Canary Wharf argued that the lease had not been frustrated and that the EMA had to continue paying the rent, which taking future rent reviews into account could amount to £500m.
The High Court agreed with Canary Wharf. The doctrine of frustration does not take into account any foreign law that might affect the parties' obligations under the contract. The lease was governed by English law, and under English law there was nothing to stop EMA operating from London and so they could not avoid paying the rent.
Further, the High Court held that regardless of Brexit the EMA would continue to have the power to assign or sublet the property during the remainder of the lease term. It added that any frustration would have been self-induced by the EMA in taking the decision that it could no longer operate within the UK as the EU still had the legal capacity to maintain the headquarters of its agencies in non-EU countries.
The EMA was granted leave to appeal by Mr Justice Marcus Smith on 1 March 2019 on the grounds that an appeal had a real prospect of success and that the importance of the case was a compelling reason to grant permission.
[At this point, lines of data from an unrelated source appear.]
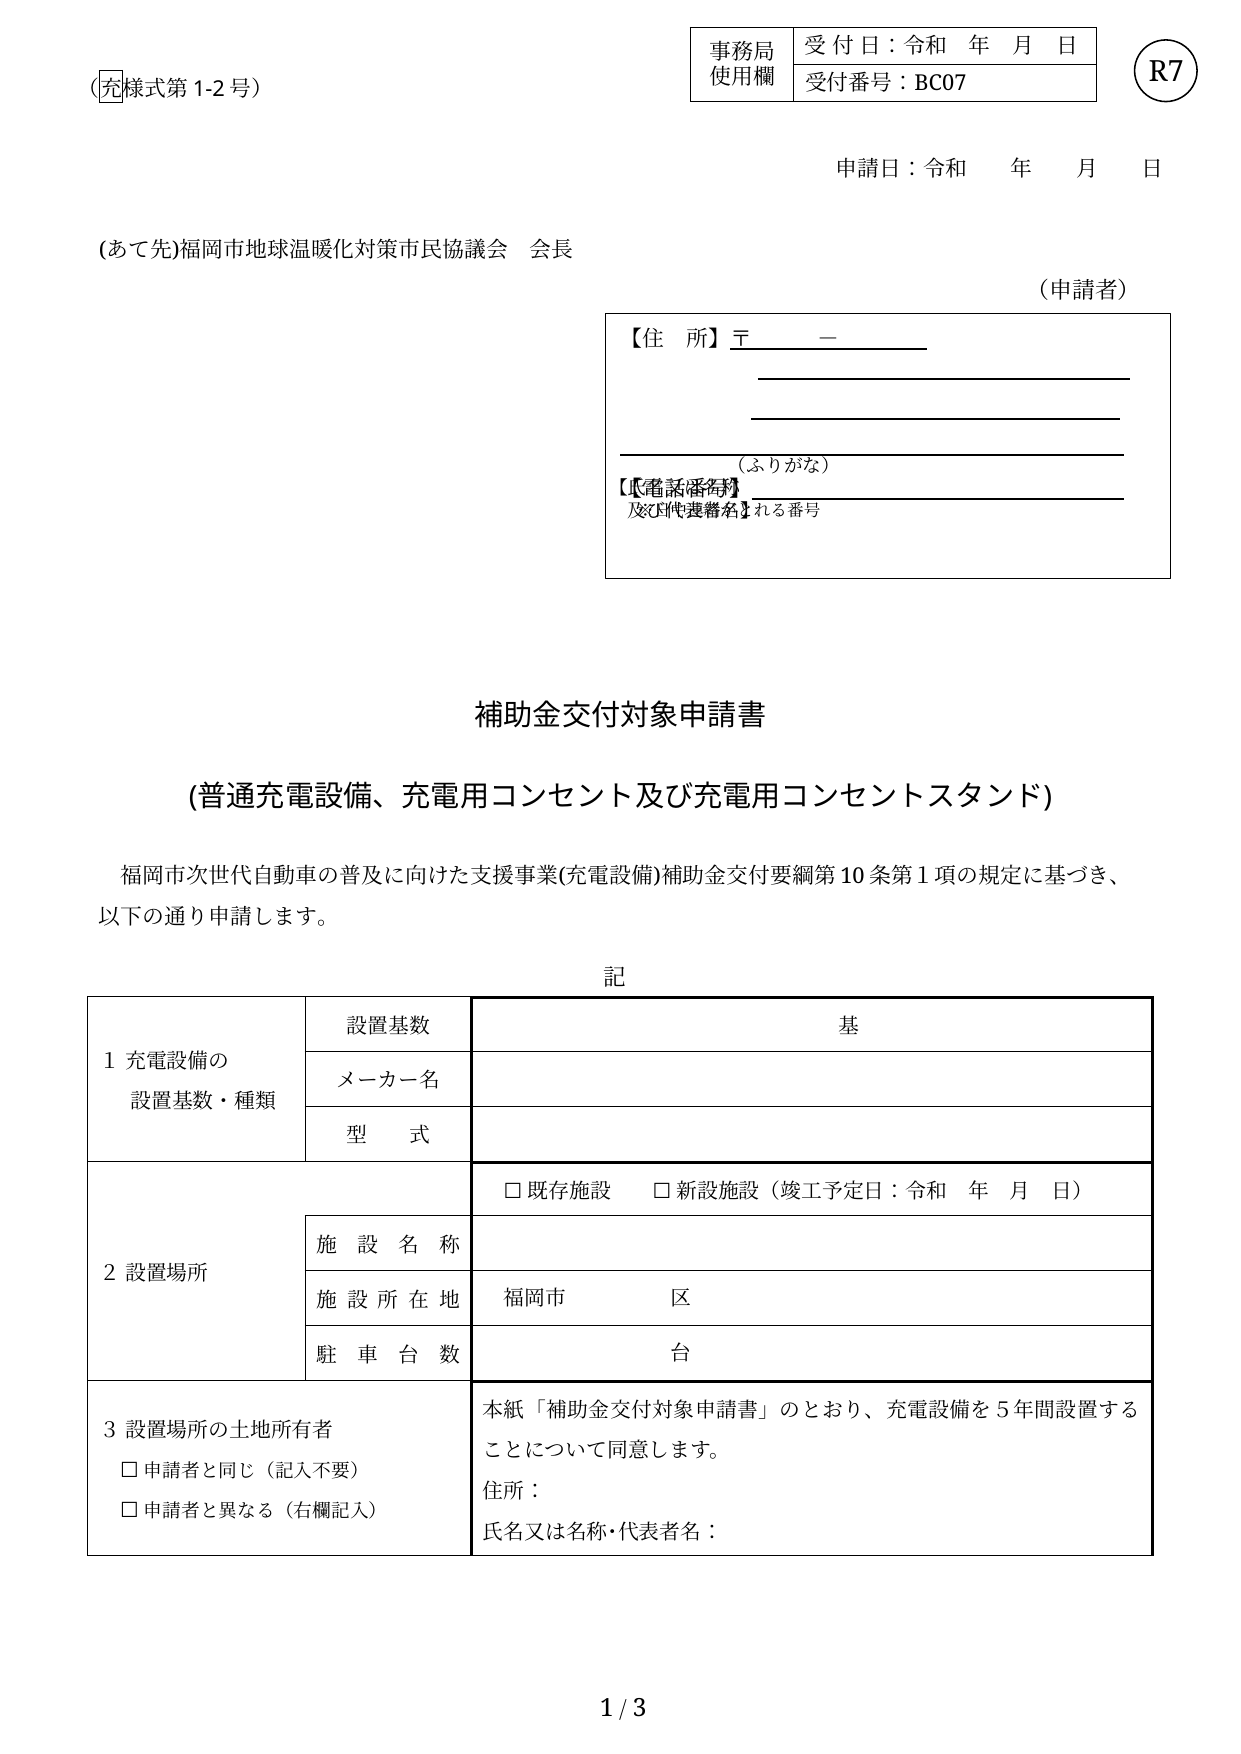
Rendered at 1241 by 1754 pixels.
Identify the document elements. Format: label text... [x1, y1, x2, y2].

table_header 受付日：令和 年 月 日 [794, 28, 1096, 64]
table_header 事務局 使用欄 [691, 28, 793, 101]
table_cell 型 式 [306, 1107, 470, 1161]
table_cell 駐車台数 [306, 1326, 470, 1380]
text 申請日：令和 年 月 日 [77, 147, 1163, 187]
table_cell 施設名称 [306, 1216, 470, 1270]
table_cell ３ 設置場所の土地所有者 申請者と同じ（記入不要） 申請者と異なる（右欄記入） [88, 1381, 470, 1555]
table_cell [473, 1052, 1151, 1106]
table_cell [473, 1383, 1151, 1555]
text （申請者） [77, 268, 1140, 309]
text (あて先)福岡市地球温暖化対策市民協議会 会長 [77, 228, 1163, 268]
table_cell [473, 1216, 1151, 1270]
table_cell 既存施設 新設施設（竣工予定日：令和 年 月 日） [473, 1164, 1151, 1215]
table_cell [473, 1107, 1151, 1161]
text 記 [99, 955, 1134, 996]
table_header 基 [473, 999, 1151, 1051]
table_cell 台 [473, 1326, 1151, 1380]
table_cell [305, 1162, 470, 1215]
text （充様式第1-2号） [77, 66, 1163, 107]
table_cell メーカー名 [306, 1052, 470, 1106]
table_header 設置基数 [306, 997, 470, 1051]
table_cell 福岡市 区 [473, 1271, 1151, 1325]
table_cell ２ 設置場所 [88, 1162, 305, 1380]
table_cell 受付番号：BC07 [794, 65, 1096, 101]
table_header １ 充電設備の 設置基数・種類 [88, 997, 305, 1161]
table_cell 施設所在地 [306, 1271, 470, 1325]
text 補助金交付対象申請書 [77, 672, 1163, 753]
text (普通充電設備、充電用コンセント及び充電用コンセントスタンド) [77, 753, 1163, 834]
text 福岡市次世代自動車の普及に向けた支援事業(充電設備)補助金交付要綱第10条第１項の規定に基づき、以下の通り申請します。 [99, 854, 1134, 935]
Subsequently the EMA was able to sublet the whole property to WeWork for the remainder of the term and withdrew their appeal. Therefore, the ability for a tenant to successfully claim frustration of a commercial lease for Brexit-related reasons remains a possibility.
For the time being, perhaps. There are no high-profile frustration cases reported as being ongoing at the moment. This is perhaps not entirely surprising, given that the transition period following the UK's formal withdrawal from the European Union on 31 January 2020 has only just begun, and will last until 31 December 2020.
Only once the negotiations have been concluded and the dust settled will we have a clear understanding of the potential restraints on trade between the UK and the EU - and whether these are significant enough to support a claim for frustration of contract. It is at this point that we may see tenants considering their position, and if they do not have a break option or a ready supply of assignees or sub-tenants to take on the lease, the frustration argument might be dusted off once more - either in earnest or in support of surrender negotiations.
City landlords will be keeping a keen eye on negotiations between the UK and the EU governing financial services and the level of access to the Single Market that UK-based companies will be allowed. The EU has already indicated that continued unconstrained access cannot be expected to continue post-Brexit, and may be thought to have a vested interest in luring financial services away from the City. If it turns out to be a disadvantage for financial service companies to be based in London rather than say Paris or Berlin, then we may encounter a second wave of frustration-based claims from newly reluctant tenants of high-rent properties.
A key element of frustration being that the frustrating event was not contemplated by the parties at the time the relevant agreement was entered into, clearly any lease or contract completed after the 2016 referendum is not at risk of a Brexit-based claim, but older leases in particular must be considered at risk.
As Canary Wharf v EMA remains the only case of its kind to date, and was not run to its conclusion due to the EMA withdrawing its appeal, we can only speculate as to the likely result of that appeal, and the true risk that a court will allow a lease or other contract to be determined on the basis of Brexit-related frustration. Each claim will of course be considered on its individual merits, and any application of the doctrine is likely to applied narrowly by the courts but, in such uncertain times the possibility of a successful claim being made cannot be ruled out.
So can we expect sunlit uplands or darkened City offices with the lights switched off? All will at least begin to be revealed in 2021.